▶ [Text]
_ _ _

# b13 skyline tails



## sentra94casper (Jul 4, 2002)

http://www.sr20forum.com/showthread.php?t=56299



go there to check em' out....


----------



## Liquider (Nov 8, 2003)

any chance on telling me how much they are and where i can get these at?? im starting to pursue making my b13 look good, i'll post pics soon...i have a dent and some paint issues which i would like to know how to get fixed


----------



## sno (Oct 4, 2002)

he's custom making them, you get them from him.


----------



## andre (Apr 30, 2002)

He's also working on some for the B14 too if anyone wants them. Just a heads up.


----------



## '98200SXse (May 1, 2003)

I think these are awesome and we 200sx drivers need something like these very badly! Only problem i have is like everyone else, with the inner tails, because the 200sx's have both the inner and outter tails. Also, remember the 98's are a lil different than the 95-97 200's, so remember that also. I can guarantee you will sell alot of these if you can get some going for the 200 and b-14/b-15 sentra drivers.

_ _ _

▶ [Prompt 1] Recast the entries, from their beginning up to and including the line with "Question: Considering the real-world", as a JSON list of strings with one string per line. Omit blank lines and the pictures.
▶ [Prompt 2] Continue the forum thread about B13 Skyline tails from where it stops.

_ _ _

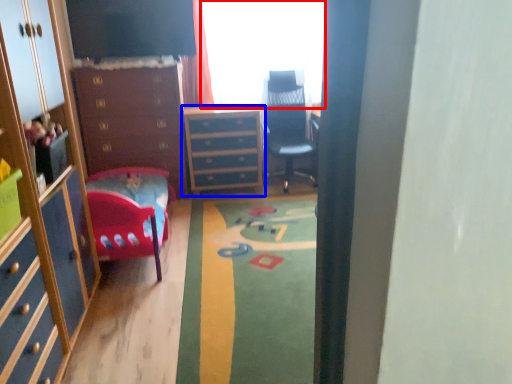
Question: Which of the following is the farthest to the observer, window (highlighted by a red box) or chest of drawers (highlighted by a blue box)?

Choices:
 (A) window
 (B) chest of drawers

Answer: (B)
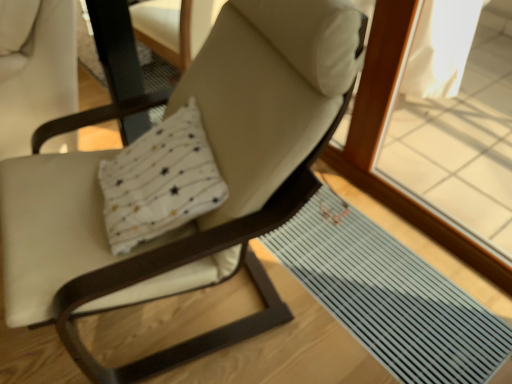
Question: Is point (223, 157) closer or farther from the camera than point (162, 198)?

Choices:
 (A) closer
 (B) farther

Answer: (B)

Question: In terms of height, does matte white chair at center look taller or shorter compared to white soft pillow at center?

Choices:
 (A) tall
 (B) short

Answer: (A)

Question: Based on their relative distances, which object is farther from the white soft pillow at center?

Choices:
 (A) matte white chair at center
 (B) gray rubber mat at lower right
 (C) matte white swivel chair at left

Answer: (B)

Question: Considering the real-world distances, which object is closest to the matte white chair at center?

Choices:
 (A) gray rubber mat at lower right
 (B) white soft pillow at center
 (C) matte white swivel chair at left

Answer: (B)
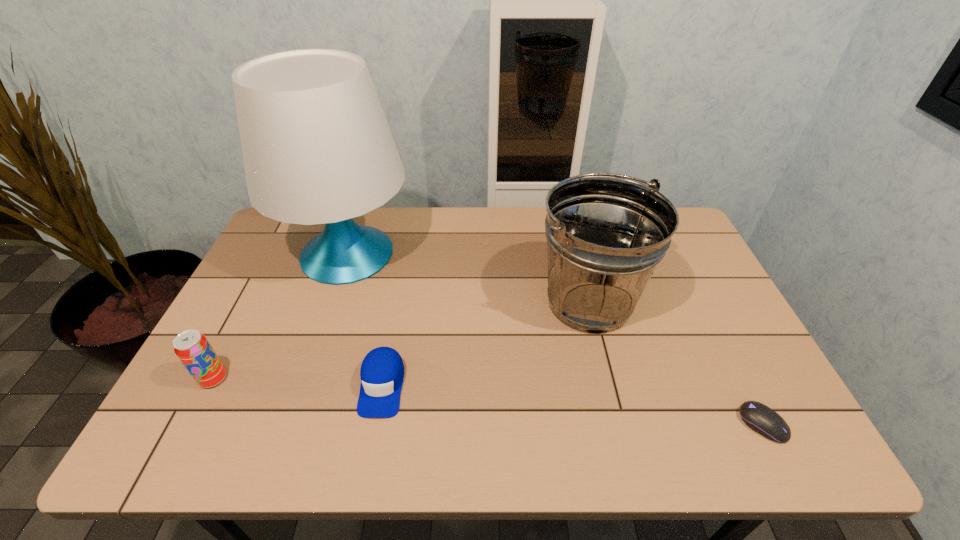
Locate an element on the screen. This screenshot has height=540, width=960. vacant point that satisfies the following two spatial constraints: 1. on the front-facing side of the tallest object; 2. on the right side of the bucket is located at coordinates (331, 302).

You are a GUI agent. You are given a task and a screenshot of the screen. Output one action in this format:
    pyautogui.click(x=<x>, y=<y>)
    Task: Click on the free space that satisfies the following two spatial constraints: 1. on the front-facing side of the second object from right to left; 2. on the right side of the table lamp
    
    Given the screenshot: What is the action you would take?
    pyautogui.click(x=331, y=302)

Where is `vacant region that satisfies the following two spatial constraints: 1. on the front-facing side of the table lamp; 2. on the front side of the soda can`? This screenshot has height=540, width=960. vacant region that satisfies the following two spatial constraints: 1. on the front-facing side of the table lamp; 2. on the front side of the soda can is located at coordinates (305, 379).

The image size is (960, 540). Find the location of `free space that satisfies the following two spatial constraints: 1. on the front-facing side of the fourth tallest object; 2. on the right side of the computer mouse`. free space that satisfies the following two spatial constraints: 1. on the front-facing side of the fourth tallest object; 2. on the right side of the computer mouse is located at coordinates (374, 424).

This screenshot has height=540, width=960. Identify the location of vacant space that satisfies the following two spatial constraints: 1. on the front-facing side of the shortest object; 2. on the left side of the second shortest object. (374, 424).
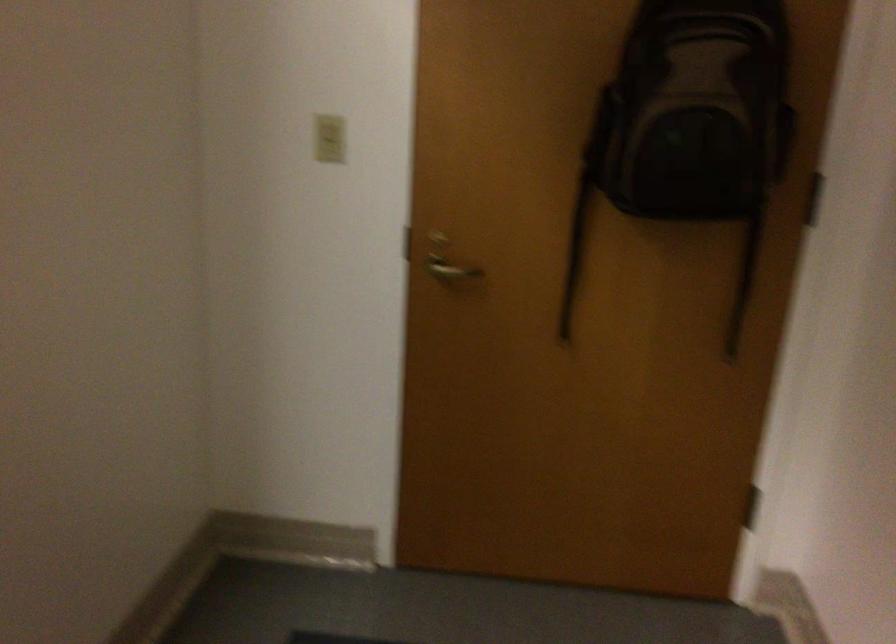
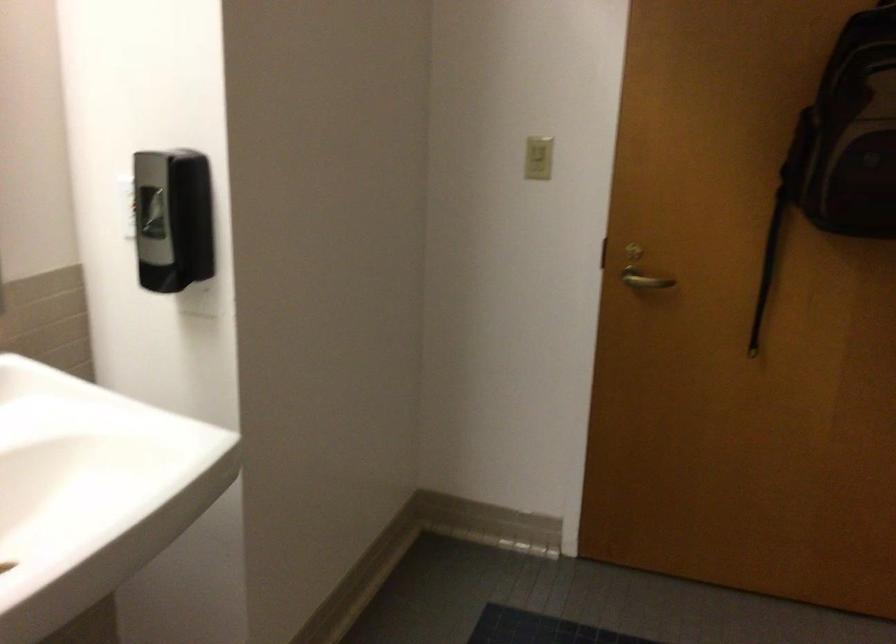
Find the pixel in the second image that matches (x=576, y=252) in the first image.

(767, 267)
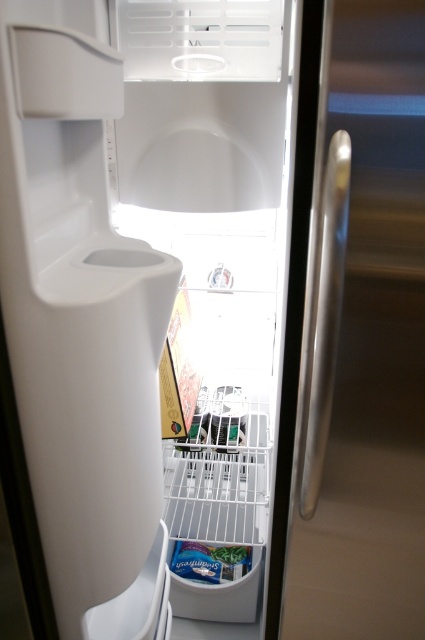
Can you confirm if satin silver handle at center right is wider than green matte vegetable at lower center?

Indeed, satin silver handle at center right has a greater width compared to green matte vegetable at lower center.

Who is lower down, satin silver handle at center right or green matte vegetable at lower center?

green matte vegetable at lower center is below.

Image resolution: width=425 pixels, height=640 pixels. Describe the element at coordinates (362, 346) in the screenshot. I see `satin silver handle at center right` at that location.

This screenshot has width=425, height=640. I want to click on satin silver handle at center right, so click(x=362, y=346).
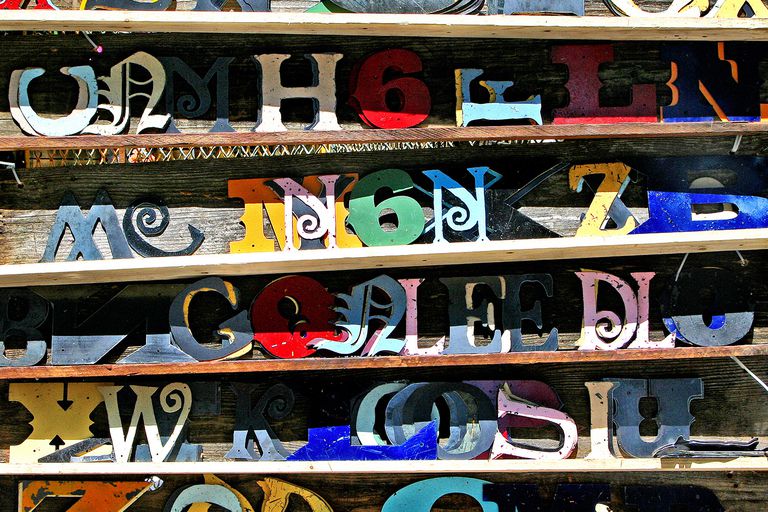
Image resolution: width=768 pixels, height=512 pixels. Find the location of `shelves`. shelves is located at coordinates (222, 24), (224, 137), (232, 259), (222, 364), (239, 471).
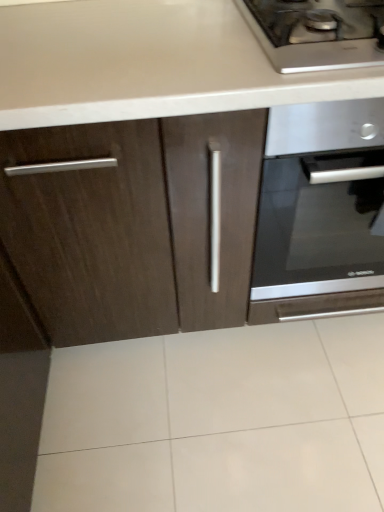
Question: From a real-world perspective, is satin silver oven at center-right below stainless steel gas stove at upper right?

Choices:
 (A) no
 (B) yes

Answer: (B)

Question: Considering the relative positions of satin silver oven at center-right and stainless steel gas stove at upper right in the image provided, is satin silver oven at center-right to the left of stainless steel gas stove at upper right from the viewer's perspective?

Choices:
 (A) no
 (B) yes

Answer: (A)

Question: Does satin silver oven at center-right have a lesser height compared to stainless steel gas stove at upper right?

Choices:
 (A) yes
 (B) no

Answer: (B)

Question: Is satin silver oven at center-right far from stainless steel gas stove at upper right?

Choices:
 (A) no
 (B) yes

Answer: (A)

Question: Is satin silver oven at center-right positioned with its back to stainless steel gas stove at upper right?

Choices:
 (A) yes
 (B) no

Answer: (B)

Question: Can we say satin silver oven at center-right lies outside stainless steel gas stove at upper right?

Choices:
 (A) yes
 (B) no

Answer: (A)

Question: Considering the relative sizes of stainless steel gas stove at upper right and satin silver oven at center-right in the image provided, is stainless steel gas stove at upper right bigger than satin silver oven at center-right?

Choices:
 (A) yes
 (B) no

Answer: (B)

Question: Does stainless steel gas stove at upper right have a greater height compared to satin silver oven at center-right?

Choices:
 (A) yes
 (B) no

Answer: (B)

Question: Is stainless steel gas stove at upper right at the right side of satin silver oven at center-right?

Choices:
 (A) no
 (B) yes

Answer: (A)

Question: Is stainless steel gas stove at upper right aimed at satin silver oven at center-right?

Choices:
 (A) no
 (B) yes

Answer: (A)

Question: Considering the relative sizes of stainless steel gas stove at upper right and satin silver oven at center-right in the image provided, is stainless steel gas stove at upper right wider than satin silver oven at center-right?

Choices:
 (A) no
 (B) yes

Answer: (A)

Question: Is stainless steel gas stove at upper right positioned behind satin silver oven at center-right?

Choices:
 (A) yes
 (B) no

Answer: (B)

Question: Is point (352, 56) closer or farther from the camera than point (268, 125)?

Choices:
 (A) farther
 (B) closer

Answer: (B)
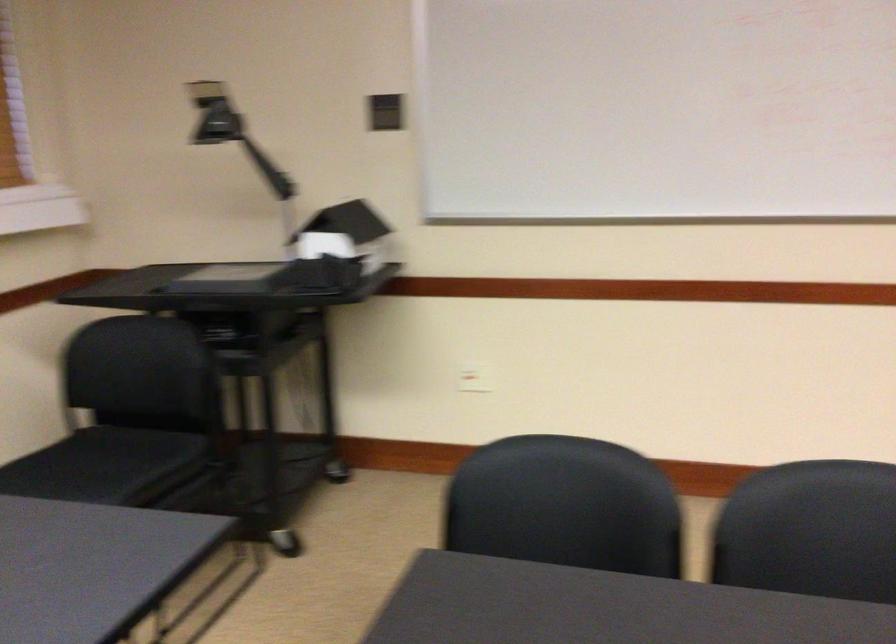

_ _ _

▶ [Answer section 1]
[
  "Question: Which of the following is the farthest to the observer, window (highlighted by a red box) or chest of drawers (highlighted by a blue box)?",
  "Choices:",
  " (A) window",
  " (B) chest of drawers",
  "Answer: (B)",
  "Question: Is point (223, 157) closer or farther from the camera than point (162, 198)?",
  "Choices:",
  " (A) closer",
  " (B) farther",
  "Answer: (B)",
  "Question: In terms of height, does matte white chair at center look taller or shorter compared to white soft pillow at center?",
  "Choices:",
  " (A) tall",
  " (B) short",
  "Answer: (A)",
  "Question: Based on their relative distances, which object is farther from the white soft pillow at center?",
  "Choices:",
  " (A) matte white chair at center",
  " (B) gray rubber mat at lower right",
  " (C) matte white swivel chair at left",
  "Answer: (B)",
  "Question: Considering the real-world distances, which object is closest to the matte white chair at center?"
]

▶ [Answer section 2]
----------



## 1CLNB14 (Apr 30, 2002)

Hmm, looks just about as good as ScorchN200SX's work. :thumbup:


----------



## SentraXERacer (Oct 7, 2002)

very nice, but as with all custom lights, they are not DOT approved... I see some people getting tickets for these tails. Would it be possibe to be sued if rear ended when not using approved tail lights?


----------



## Token Moron (Mar 28, 2003)

SentraXERacer said:


> very nice, but as with all custom lights, they are not DOT approved... I see some people getting tickets for these tails. Would it be possibe to be sued if rear ended when not using approved tail lights?




yea, my thoughts exactly, my smoked tail lights are not exactly street legal....but i was curious to know about the legal part if u get rear ended, i heard that with altezzas if u get rear ended, u can pretty much lose the case.


----------



## sno (Oct 4, 2002)

AjRaCeR805 said:


> yea, my thoughts exactly, my smoked tail lights are not exactly street legal....but i was curious to know about the legal part if u get rear ended, i heard that with altezzas if u get rear ended, u can pretty much lose the case.


for tail lights to be legal in oregon all they need to do is have red reflective lenses. altezzas have those, therefore they're legal. no need for DOT approval. but, as sketchy as the courts can be... i guess you never can tell.


----------



## 1CLNB14 (Apr 30, 2002)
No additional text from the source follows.